Officials there say the tax measure’s ballot language lacks specific commitments they would like to see regarding how the money would be used. As with Mesa commissioners, Pitkin commissioners sometimes have been at odds with the river district, but for different reasons. Pitkin County has emphasized goals such as keeping healthy flows in streams and rivers, and has viewed the river district as at least traditionally being focused on developing water resources.


McInnis said while the Mesa County commissioners don’t have the comfort level to “go all in, so to speak,” by endorsing the tax measure, the district does need more funding.

“It’s not a large ask. They haven’t asked for anything in a long time,” he said.

“No timing is good timing for an increase but we’ve got to do it,” he said in discussing his own personal support for approving the measure.

He said the river district long has been “outgunned” by Front Range water utilities. “This isn’t going to be a significant change but it’s still some help in the right direction,” he said of the amount of money the district is seeking.

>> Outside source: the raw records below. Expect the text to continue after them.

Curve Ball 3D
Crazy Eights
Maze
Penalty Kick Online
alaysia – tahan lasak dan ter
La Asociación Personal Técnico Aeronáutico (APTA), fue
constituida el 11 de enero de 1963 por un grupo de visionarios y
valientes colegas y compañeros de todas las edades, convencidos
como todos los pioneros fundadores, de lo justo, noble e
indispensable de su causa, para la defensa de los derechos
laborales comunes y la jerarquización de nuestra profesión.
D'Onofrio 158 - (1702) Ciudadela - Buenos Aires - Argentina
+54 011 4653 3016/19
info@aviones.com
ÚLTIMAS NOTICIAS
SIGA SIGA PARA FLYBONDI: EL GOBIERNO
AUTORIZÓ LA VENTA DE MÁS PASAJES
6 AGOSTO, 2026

The river district long has worked to limit the amount of West Slope water diverted to the Front Range and seek mitigation of impacts where diversions occur.

At the same time, it also is focused on Colorado River water use by Lower Basin states such as California, and concerns that factors such as continued drought could lead to a call on Upper Basin water by downstream states to satisfy the conditions of an interstate compact, which would curtail Upper Basin uses. The district likewise is focused on trying to ensure that any Upper Basin efforts to manage water demand in a drought to help ward off a compact call don’t result in big impacts to Western Slope agriculture and local economies.

Justman, who owns a farm and previously served on the river district board, cited the need to protect the high amount of senior water rights in Mesa County in discussing his support for the tax measure. He also said he recently checked how much in taxes he pays to the river district and was surprised by how small an amount it was, and he’s willing to pay more.

Pugliese said, “I think that at this point even a little tax increase is a big deal for a lot of homeowners in Mesa County.”

Justman said he’s a little disappointed in Pugliese over her position, “but that’s her choice.”

He said he figured that there might at least be some value speaking up about his own in support for the tax increase, even without the county commission as a whole backing it. He hopes the revenue the measure would raise might help pay for things such as lining irrigation canals and improving irrigation systems to boost efficiency and save water. “If we’re not saving water, doing something different down the road here, some people are going to make decisions for us and we’re not going to like what those decisions may be,” he said.

“I think we need to do something to ward off the threat of having to give up water … involuntarily. We need to do something on our own to help ourselves,” he said.